TASK GOAL: Report every line in the entries below that contains the string "wikipedia".

Collection entries

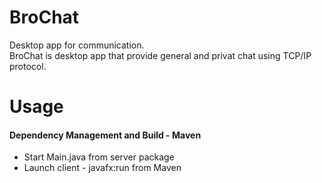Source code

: # BroChat
Desktop app for communication.
<br>BroChat is desktop app that provide general and privat chat using TCP/IP protocol.
# Usage
<h4>Dependency Management and Build - Maven</h4>
<ul>
  <li> Start Main.java from server package
  <li> Launch client - javafx:run from Maven
</ul>
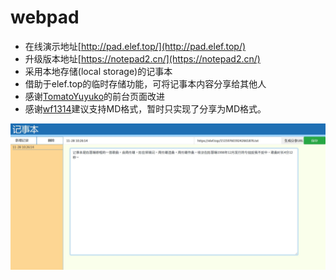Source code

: # webpad
- 在线演示地址[http://pad.elef.top/](http://pad.elef.top/)
- 升级版本地址[https://notepad2.cn/](https://notepad2.cn/)
- 采用本地存储(local storage)的记事本
- 借助于elef.top的临时存储功能，可将记事本内容分享给其他人
- 感谢[TomatoYuyuko](https://github.com/TomatoYuyuko)的前台页面改进
- 感谢[wf1314](https://github.com/wf1314)建议支持MD格式，暂时只实现了分享为MD格式。

![Image text](webpad.jpg)

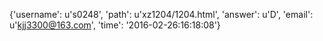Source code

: {'username': u's0248', 'path': u'xz1204/1204.html', 'answer': u'D', 'email': u'kjj3300@163.com', 'time': '2016-02-26:16:18:08'}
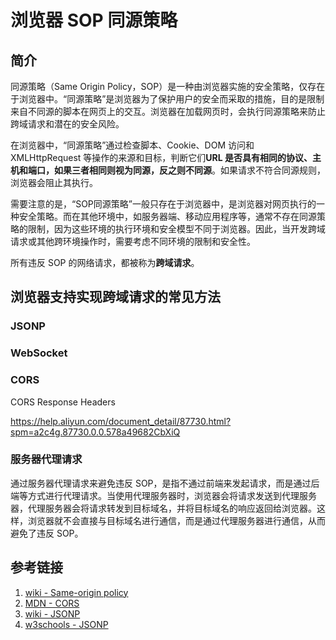 # 浏览器 SOP 同源策略


## 简介

同源策略（Same Origin Policy，SOP）是一种由浏览器实施的安全策略，仅存在于浏览器中。“同源策略”是浏览器为了保护用户的安全而采取的措施，目的是限制来自不同源的脚本在网页上的交互。浏览器在加载网页时，会执行同源策略来防止跨域请求和潜在的安全风险。

在浏览器中，“同源策略”通过检查脚本、Cookie、DOM 访问和 XMLHttpRequest 等操作的来源和目标，判断它们**URL 是否具有相同的协议、主机和端口，如果三者相同则视为同源，反之则不同源**。如果请求不符合同源规则，浏览器会阻止其执行。

需要注意的是，“SOP同源策略”一般只存在于浏览器中，是浏览器对网页执行的一种安全策略。而在其他环境中，如服务器端、移动应用程序等，通常不存在同源策略的限制，因为这些环境的执行环境和安全模型不同于浏览器。因此，当开发跨域请求或其他跨环境操作时，需要考虑不同环境的限制和安全性。

所有违反 SOP 的网络请求，都被称为**跨域请求**。

## 浏览器支持实现跨域请求的常见方法


### JSONP


### WebSocket



### CORS

CORS Response Headers

https://help.aliyun.com/document_detail/87730.html?spm=a2c4g.87730.0.0.578a49682CbXiQ

### 服务器代理请求

通过服务器代理请求来避免违反 SOP，是指不通过前端来发起请求，而是通过后端等方式进行代理请求。当使用代理服务器时，浏览器会将请求发送到代理服务器，代理服务器会将请求转发到目标域名，并将目标域名的响应返回给浏览器。这样，浏览器就不会直接与目标域名进行通信，而是通过代理服务器进行通信，从而避免了违反 SOP。


## 参考链接
1. [wiki - Same-origin policy](https://en.wikipedia.org/wiki/Same-origin_policy)
2. [MDN - CORS](https://developer.mozilla.org/en-US/docs/Glossary/CORS)
3. [wiki - JSONP](https://en.wikipedia.org/wiki/JSONP)
4. [w3schools - JSONP](https://www.w3schools.com/js/js_json_jsonp.asp)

RESPONSE TO THE EXERCISE:
1. [wiki - Same-origin policy](https://en.wikipedia.org/wiki/Same-origin_policy)
3. [wiki - JSONP](https://en.wikipedia.org/wiki/JSONP)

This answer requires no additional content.